▶ Задание 1
Чем, согласно тексту о детстве военных лет, набивали железную круглую печь посреди комнаты?
▶ Задание 2
Для каждого утверждения укажите, соответствует ли оно тексту о детстве военных лет (да или нет), и приведите точную цитату из текста, которая это определяет: (a) рабочие-евреи, прибывшие на завод, были образованными; (b) девочкам, подпустившим мастеру мышь, было по 18–20 лет; (c) рыжиков на поскотине набирали столько, что солили по три бочки.
▶ Задание 3
Напишите продолжение текста о детстве военных лет, начиная сразу после его последнего предложения.

▶ Фрагмент
============

К нам на завод привозили рабочих разных национальностей. Однажды прибыли несколько евреев. Все они были образованными, их ставили мастерами в цехах. Конвейер движется монотонно, детали начинают сливаться. Вдруг чувствуешь: по руке кто-то ползёт. Открываешь глаза и - боже! - содрогаешься от брезгливости: огромный таракан! Визг, крик на весь цех, тут уж не до сна... А мастер, сматывая нитку, утягивает рыжего усача в спичечный коробок - до следующего «подъёма».
Однажды мы, девочки, решили отомстить за таракана: поймали мышь и подпустили мастеру. Но она кинулась бежать по конвейеру - то-то было визгу и смеху! Молодость брала своё, ведь нам тогда было по 14-16 лет…
«А ЗУБЫ-ТО НА ЧТО?». Дети военных лет рано становились взрослыми. Но они жили настоящим и гибко приспосабливались к трудностям. Таково преимущество детства: оно принимает всё как данность и продолжает поиски радости. Они с упорством мёрзли в многочасовых очередях, чтобы отоварить хлебные карточки, под неясный свет коптилки делали уроки, чинили одежду, нянчились с младшими детьми. Старались полностью обслуживать себя, чтобы не быть в тягость измученным родителям.
- Там, где сейчас Комсомольский посёлок, был лес, - продолжает Нина Константиновна. - Начиная с мая мы убегали туда собирать пистики, кислинку, землянику, малину, грибы, пиканы, добывали какие-то корни - марьин, лопуха.
- Они же жёсткие! – удивляюсь я.
- А зубы-то на что? - весело говорит хозяйка. - Чистили ножом и жевали. Вы представляете, набирали столько рыжиков на поскотине, что солили по две бочки! Зимой ходили в лес с мешками за рябиной. Помогал огород. Картошка, огурцы, свёкла, капуста были спасением. Продавали часть молока и на эти деньги покупали мыло, одежду, обувь.
Я ходила в солдатских ботинках, а сверху надевала на ноги рукава от овчинного тулупа - это спасало в 40-градусный мороз. Тепло в доме тоже доставалось с большим трудом. Посреди комнаты стояла железная круглая печь, которую набивали опилками. В середину ставили полено, поджигали - и всё это понемногу тлело, давая тепло. За опилками ходила на лесопилку с братом или сестрой.
Рукодельничать я не любила: мне лучше десять раз пол помыть, чем кропотливо сидеть над вышиванием. С детства люблю крутиться в огороде. Все в семье были заняты делом, все работали не покладая рук. Может, поэтому и выжили.

============

▶ Записи
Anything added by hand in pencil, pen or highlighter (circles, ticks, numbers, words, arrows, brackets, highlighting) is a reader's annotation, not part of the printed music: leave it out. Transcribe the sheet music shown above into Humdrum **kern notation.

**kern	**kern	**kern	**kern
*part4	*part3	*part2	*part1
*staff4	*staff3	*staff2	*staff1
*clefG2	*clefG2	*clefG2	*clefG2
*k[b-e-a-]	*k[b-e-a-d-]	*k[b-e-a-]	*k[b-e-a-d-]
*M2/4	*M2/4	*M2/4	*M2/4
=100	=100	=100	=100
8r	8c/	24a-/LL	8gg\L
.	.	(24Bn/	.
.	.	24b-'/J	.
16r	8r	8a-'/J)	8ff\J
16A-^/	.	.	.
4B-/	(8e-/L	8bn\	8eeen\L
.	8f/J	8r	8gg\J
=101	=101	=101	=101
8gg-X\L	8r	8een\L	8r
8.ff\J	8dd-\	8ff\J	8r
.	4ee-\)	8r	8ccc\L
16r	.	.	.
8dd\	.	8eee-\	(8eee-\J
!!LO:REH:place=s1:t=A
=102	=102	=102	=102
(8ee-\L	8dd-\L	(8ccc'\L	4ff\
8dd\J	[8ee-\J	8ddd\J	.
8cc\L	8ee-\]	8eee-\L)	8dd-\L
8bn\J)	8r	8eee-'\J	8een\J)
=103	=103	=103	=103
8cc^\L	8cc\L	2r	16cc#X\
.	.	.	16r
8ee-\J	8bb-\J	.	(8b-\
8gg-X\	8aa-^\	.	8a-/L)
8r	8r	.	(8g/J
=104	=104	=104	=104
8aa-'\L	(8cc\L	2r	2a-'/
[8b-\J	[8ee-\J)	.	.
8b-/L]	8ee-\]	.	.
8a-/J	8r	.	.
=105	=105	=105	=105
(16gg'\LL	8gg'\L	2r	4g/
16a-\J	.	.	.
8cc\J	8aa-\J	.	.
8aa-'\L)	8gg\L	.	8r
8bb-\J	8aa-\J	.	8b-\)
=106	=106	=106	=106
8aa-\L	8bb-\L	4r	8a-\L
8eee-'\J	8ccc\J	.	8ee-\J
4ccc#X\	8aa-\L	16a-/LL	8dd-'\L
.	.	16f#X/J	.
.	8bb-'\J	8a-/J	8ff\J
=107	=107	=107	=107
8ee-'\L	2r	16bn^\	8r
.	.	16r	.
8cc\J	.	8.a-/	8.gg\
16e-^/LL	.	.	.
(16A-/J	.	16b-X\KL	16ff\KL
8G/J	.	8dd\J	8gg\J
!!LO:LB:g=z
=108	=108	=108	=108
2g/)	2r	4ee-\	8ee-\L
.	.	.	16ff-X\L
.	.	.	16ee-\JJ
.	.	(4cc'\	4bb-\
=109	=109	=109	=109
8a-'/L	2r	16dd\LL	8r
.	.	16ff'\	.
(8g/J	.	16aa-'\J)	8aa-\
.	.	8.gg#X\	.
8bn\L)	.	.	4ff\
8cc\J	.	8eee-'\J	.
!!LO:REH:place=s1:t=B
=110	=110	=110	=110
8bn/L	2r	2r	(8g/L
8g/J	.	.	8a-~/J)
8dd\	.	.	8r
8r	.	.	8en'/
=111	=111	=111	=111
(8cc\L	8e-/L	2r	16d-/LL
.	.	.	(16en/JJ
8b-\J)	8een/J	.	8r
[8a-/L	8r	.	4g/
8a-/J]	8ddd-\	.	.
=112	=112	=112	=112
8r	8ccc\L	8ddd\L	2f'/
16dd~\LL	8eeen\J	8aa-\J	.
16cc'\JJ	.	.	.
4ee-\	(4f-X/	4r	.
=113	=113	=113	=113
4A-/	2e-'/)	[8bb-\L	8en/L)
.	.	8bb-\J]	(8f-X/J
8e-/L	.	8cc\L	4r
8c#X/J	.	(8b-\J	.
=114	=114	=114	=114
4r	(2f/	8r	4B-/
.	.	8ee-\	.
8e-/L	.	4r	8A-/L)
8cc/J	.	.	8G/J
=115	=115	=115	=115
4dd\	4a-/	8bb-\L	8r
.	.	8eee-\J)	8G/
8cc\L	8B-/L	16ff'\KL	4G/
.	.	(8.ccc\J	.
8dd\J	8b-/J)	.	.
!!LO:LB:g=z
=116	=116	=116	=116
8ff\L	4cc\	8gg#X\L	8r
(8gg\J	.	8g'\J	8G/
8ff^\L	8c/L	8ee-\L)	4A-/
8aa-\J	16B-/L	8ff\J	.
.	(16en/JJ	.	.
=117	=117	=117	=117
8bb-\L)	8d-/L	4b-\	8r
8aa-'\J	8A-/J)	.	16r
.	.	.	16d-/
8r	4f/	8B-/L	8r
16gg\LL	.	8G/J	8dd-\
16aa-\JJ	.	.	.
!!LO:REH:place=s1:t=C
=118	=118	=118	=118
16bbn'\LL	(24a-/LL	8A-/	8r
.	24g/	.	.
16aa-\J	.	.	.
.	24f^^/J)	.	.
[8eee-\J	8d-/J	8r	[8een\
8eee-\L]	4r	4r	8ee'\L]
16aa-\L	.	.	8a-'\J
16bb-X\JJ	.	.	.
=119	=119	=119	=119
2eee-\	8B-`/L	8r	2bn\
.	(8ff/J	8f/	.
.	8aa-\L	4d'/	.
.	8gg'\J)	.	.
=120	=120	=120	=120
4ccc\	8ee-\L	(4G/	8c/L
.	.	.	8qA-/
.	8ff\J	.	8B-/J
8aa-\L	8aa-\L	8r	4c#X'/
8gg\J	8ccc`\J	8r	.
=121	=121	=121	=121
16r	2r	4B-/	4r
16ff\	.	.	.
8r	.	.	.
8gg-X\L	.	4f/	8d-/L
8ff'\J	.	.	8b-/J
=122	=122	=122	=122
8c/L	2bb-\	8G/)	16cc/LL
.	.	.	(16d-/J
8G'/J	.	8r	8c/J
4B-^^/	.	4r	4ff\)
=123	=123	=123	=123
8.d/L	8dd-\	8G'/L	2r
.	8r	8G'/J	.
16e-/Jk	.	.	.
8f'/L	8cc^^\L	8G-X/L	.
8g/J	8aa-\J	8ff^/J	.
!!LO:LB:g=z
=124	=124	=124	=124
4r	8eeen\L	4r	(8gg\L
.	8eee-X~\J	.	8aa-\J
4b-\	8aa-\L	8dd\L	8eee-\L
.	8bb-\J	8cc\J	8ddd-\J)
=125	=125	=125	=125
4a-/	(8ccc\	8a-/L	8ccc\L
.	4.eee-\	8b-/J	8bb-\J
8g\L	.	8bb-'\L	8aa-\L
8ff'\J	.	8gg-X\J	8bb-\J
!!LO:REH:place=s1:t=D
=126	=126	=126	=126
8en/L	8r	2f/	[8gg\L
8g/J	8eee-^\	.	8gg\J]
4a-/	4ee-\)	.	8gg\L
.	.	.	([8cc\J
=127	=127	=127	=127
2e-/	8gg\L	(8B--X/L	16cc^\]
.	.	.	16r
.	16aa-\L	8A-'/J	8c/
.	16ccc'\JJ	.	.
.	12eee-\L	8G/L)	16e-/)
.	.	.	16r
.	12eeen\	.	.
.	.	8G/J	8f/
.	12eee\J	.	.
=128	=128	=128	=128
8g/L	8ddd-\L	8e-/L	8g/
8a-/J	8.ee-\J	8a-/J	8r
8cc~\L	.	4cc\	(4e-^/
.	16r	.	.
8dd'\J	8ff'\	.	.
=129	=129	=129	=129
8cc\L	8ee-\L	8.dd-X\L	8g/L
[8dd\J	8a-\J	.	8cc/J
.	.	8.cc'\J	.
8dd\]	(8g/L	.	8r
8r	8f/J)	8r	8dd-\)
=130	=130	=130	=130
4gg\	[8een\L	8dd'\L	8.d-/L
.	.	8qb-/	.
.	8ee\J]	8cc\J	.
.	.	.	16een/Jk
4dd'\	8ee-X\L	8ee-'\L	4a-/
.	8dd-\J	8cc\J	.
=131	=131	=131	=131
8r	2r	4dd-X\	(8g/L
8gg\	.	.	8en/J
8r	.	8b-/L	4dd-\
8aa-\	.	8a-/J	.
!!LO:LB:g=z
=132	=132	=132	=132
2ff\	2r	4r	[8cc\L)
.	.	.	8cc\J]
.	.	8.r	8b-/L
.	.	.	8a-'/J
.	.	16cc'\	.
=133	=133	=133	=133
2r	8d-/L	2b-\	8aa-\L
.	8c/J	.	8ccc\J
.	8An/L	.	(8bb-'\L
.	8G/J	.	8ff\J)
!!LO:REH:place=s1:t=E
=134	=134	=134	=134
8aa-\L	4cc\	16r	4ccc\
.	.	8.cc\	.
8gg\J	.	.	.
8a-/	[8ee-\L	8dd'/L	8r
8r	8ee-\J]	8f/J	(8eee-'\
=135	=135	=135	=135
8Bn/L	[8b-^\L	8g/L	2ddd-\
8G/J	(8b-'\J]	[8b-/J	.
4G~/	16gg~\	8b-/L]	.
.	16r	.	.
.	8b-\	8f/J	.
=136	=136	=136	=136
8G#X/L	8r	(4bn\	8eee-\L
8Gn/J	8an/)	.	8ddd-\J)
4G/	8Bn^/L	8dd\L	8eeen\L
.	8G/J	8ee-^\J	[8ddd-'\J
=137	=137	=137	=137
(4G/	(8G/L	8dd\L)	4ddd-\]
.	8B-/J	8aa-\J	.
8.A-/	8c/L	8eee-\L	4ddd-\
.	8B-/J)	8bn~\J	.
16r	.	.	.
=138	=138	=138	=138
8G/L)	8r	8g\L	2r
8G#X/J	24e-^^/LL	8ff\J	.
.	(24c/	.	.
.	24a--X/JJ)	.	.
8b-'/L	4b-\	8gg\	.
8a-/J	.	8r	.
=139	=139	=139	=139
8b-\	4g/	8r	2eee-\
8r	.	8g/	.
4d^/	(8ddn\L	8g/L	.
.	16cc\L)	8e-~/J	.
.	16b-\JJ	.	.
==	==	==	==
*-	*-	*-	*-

============

▶ Ответ 1
Печь набивали опилками.

▶ Ответ 2
(a) Да: «Все они были образованными, их ставили мастерами в цехах».
(b) Нет: «ведь нам тогда было по 14-16 лет».
(c) Нет: «солили по две бочки».

▶ Ответ 3
СИМВОЛ МУЖЕСТВА И СТОЙКОСТИ. Нина Константиновна бережно держит в руках значок и удостоверение «Ударник коммунистического труда». Она знает, какой ценой заработаны награды. Однажды привезли возврат с Ленинградского фронта - 40 тысяч взрывателей к бомбам. Контролёрам нужно было проверить, почему не работают. Страшно было брать изделия в руки: а вдруг рванёт? И рвануло. Порохом засыпало глаза. Не ей - подружке.
- Помню, как она плакала: мол, отца с матерью нет, как буду жить одна слепая? – вспоминает ветеран. - Мы очень за неё переживали, и, к счастью, врачи смогли помочь. Зрение вернулось. А скольким не смогли?..
Послевоенная жизнь была, конечно, легче. Нина Константиновна трудилась на горячем производстве, в цехе оцинкованного железа. Из-за болезни органов дыхания перешла в ЦМИ-1 макать фляги. После выхода на пенсию работала в других организациях, на более лёгких операциях: всё-таки здоровье было подорвано.
Однажды, гуляя в парке, познакомилась с раненым - одним из тех, кто поправлял здоровье в госпитале в школе № 10. Поженились. Вырастили троих детей. Их четыре внука и восемь правнуков часто ходят на то место на улице Первомайской, где стоял дом любимой бабули, в котором прошло её военное детство.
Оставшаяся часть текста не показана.